Analysis & Evaluation

Where Your Intuition Breaks

RL always requires millions of environment interactions, making it impractical for real-world applications. Sample efficiency varies enormously by algorithm family. Model-based RL (Dyna, MuZero) can achieve high performance with 10–100× fewer environment interactions by learning an internal model of the environment and planning within it. Offline RL (Conservative Q-Learning, IQL) trains entirely from a pre-collected dataset of transitions, requiring zero new environment interactions. The "millions of samples" intuition comes from model-free on-policy methods (PPO, A3C) — not from RL as a whole.
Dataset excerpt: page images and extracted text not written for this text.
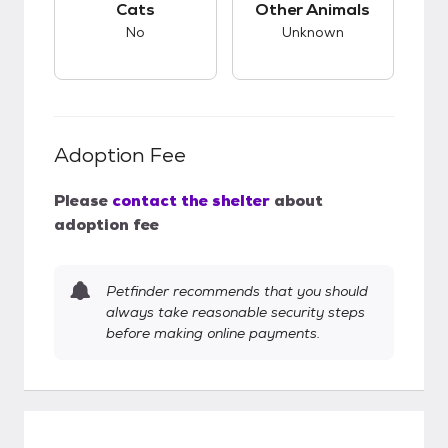
Cats
Other Animals
No
Unknown
Adoption Fee
Please
contact the shelter
about
adoption fee
Petfinder recommends that you should
always take reasonable security steps
before making online payments.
The right algorithm depends on whether a simulator is available, how expensive environment interaction is, and whether offline data exists.

RL Algorithm Taxonomy

CategoryAlgorithmSample EfficiencyStabilityUse Case
Dynamic ProgrammingValue Iteration, Policy IterationN/A (model-based)HighTabular MDPs
Model-free valueQ-learning, DQN, Double DQNLowMediumDiscrete actions
Policy gradientREINFORCE, A2C, A3CLowLowContinuous actions
Actor-CriticPPO, SAC, TD3MediumHighMost practical tasks
Model-basedDyna, MuZeroHighVariableComplex environments

Common Pitfalls

Reward hacking: Agents find unexpected ways to maximize the reward signal that violate the designer's intent. The reward function must capture all of what you care about. This is why RLHF adds a KL penalty — to prevent the model from drifting too far from the supervised baseline while optimizing reward.

Deadly triad: Combining function approximation (neural networks) + bootstrapping (TD updates) + off-policy learning causes instability. DQN addresses this with target networks and experience replay; PPO's on-policy updates avoid it.

Sparse rewards: Long-horizon tasks where reward only arrives at the end (e.g., winning a game after 1000 moves) are extremely hard to learn. Solutions: reward shaping, hindsight experience replay (HER), curriculum learning.

Over-exploration vs exploitation: ε-greedy is simple but wastes samples on random actions indefinitely. Entropy regularization (soft actor-critic) encourages exploration more efficiently.

RL in LLM Context

PPO and its variants (GRPO, REINFORCE leave-one-out) are used in RLHF to optimize language model outputs against a reward model trained on human preferences. The key adaptations:

  • State = conversation context + partial generation
  • Action = next token from vocabulary
  • Reward = scalar from reward model on complete response
  • KL constraint keeps the policy close to the SFT base model

The PPO clip objective directly prevents catastrophic forgetting of language modeling capabilities during RL fine-tuning.